Less than two months after Amazon.com Inc. chief technology officer Werner Vogels revealed plans to bring its public cloud into Canada, the expansion has become official.
The company on Wednesday launched a new data center cluster in Montreal that consists of two separate campuses located a safe distance apart. As Amazon detailed in its announcement, the idea is to minimize the risk of a localized event such as a power outage knocking both sites offline and thus causing a nation-wide service interruption. It’s the same model that the provider has taken with its other cloud facilities down in the U.S. and elsewhere.
At the same time, there is often a great deal of variety between Amazon data centers that is influenced by factors such as the local weather and power availability. The company boasts that the two new Montreal campuses, which it refers to as Availability Zones, run on an electricity grid that is supported almost entirely by hydropower. Amazon has committed to switch half of its global infrastructure to sustainable energy sources by the end of 2017.

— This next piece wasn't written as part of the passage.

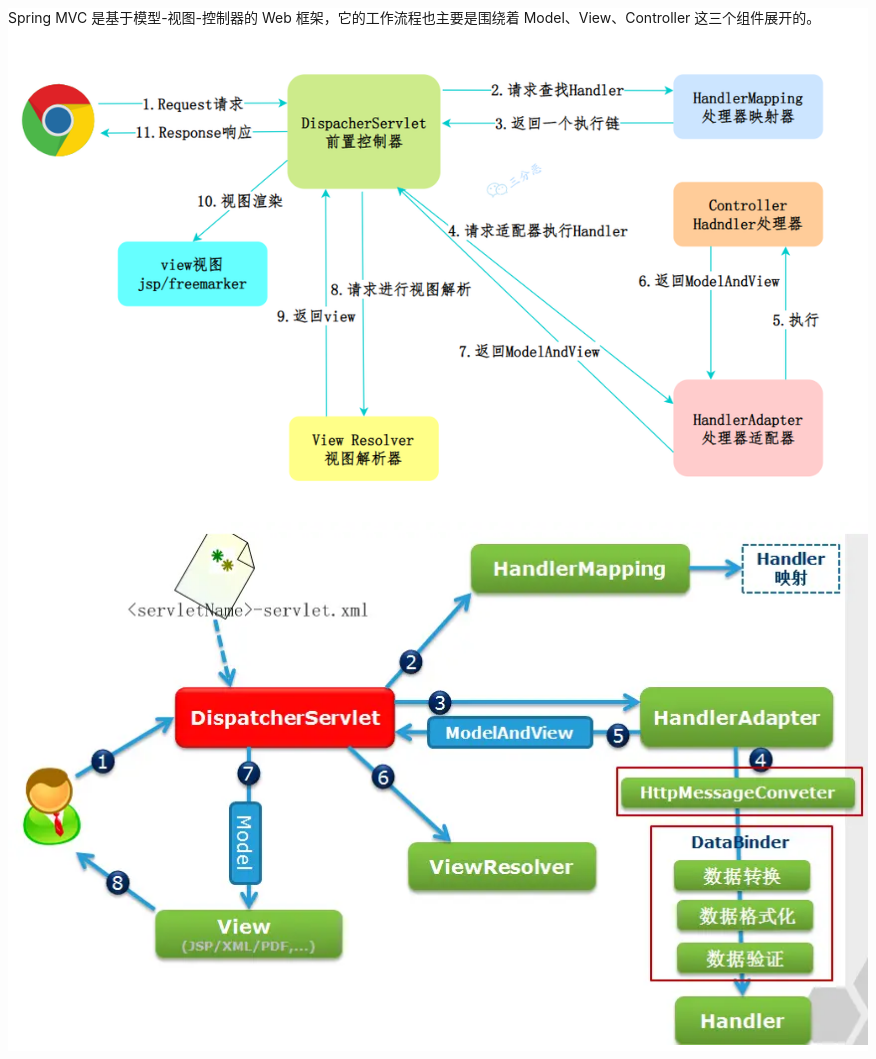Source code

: Spring MVC 是基于模型-视图-控制器的 Web 框架，它的工作流程也主要是围绕着 Model、View、Controller 这三个组件展开的。

![](./img/spring-e29a122b-db07-48b8-8289-7251032e87a1.png)

![](./img/spring-20240506102456.png)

In the more immediate future, the new data center cluster will let its tens of thousands of Canadian companies to keep their applications closer to home. Local customers previously had to run their workloads in Amazon’s U.S. facilities and wait for every request to travel across the border.
The improved access speeds that this week’s expansion will enable should help the provider better court companies with latency-sensitive workloads such as analytics applications. Plus, Amazon is now also in a better position to target the Canadian financial sector and other regulated industries where firms are prohibited from moving certain data to foreign jurisdictions. The National Bank of Canada, British Columbia Hydro and International Civil Aviation Organization are three of the customers that stand to benefit on this front.
Amazon is pursuing an aggressive expansion roadmap in a bid to bring the benefits of local cloud infrastructure to more regions. The company said that it intends to launch seven new data center campuses in the U.K., France and China over the coming months as part of the effort.
Its competitors are working just as hard to keep up. Google has committed to adding more than 10 new cloud facilities through 2018, while Microsoft Corp. recently expanded its Azure infrastructure-as-a-service platform to the U.K. IBM Corp. followed suit two months later by launching a cloud data center of its own in the strategically located English town of Fareham.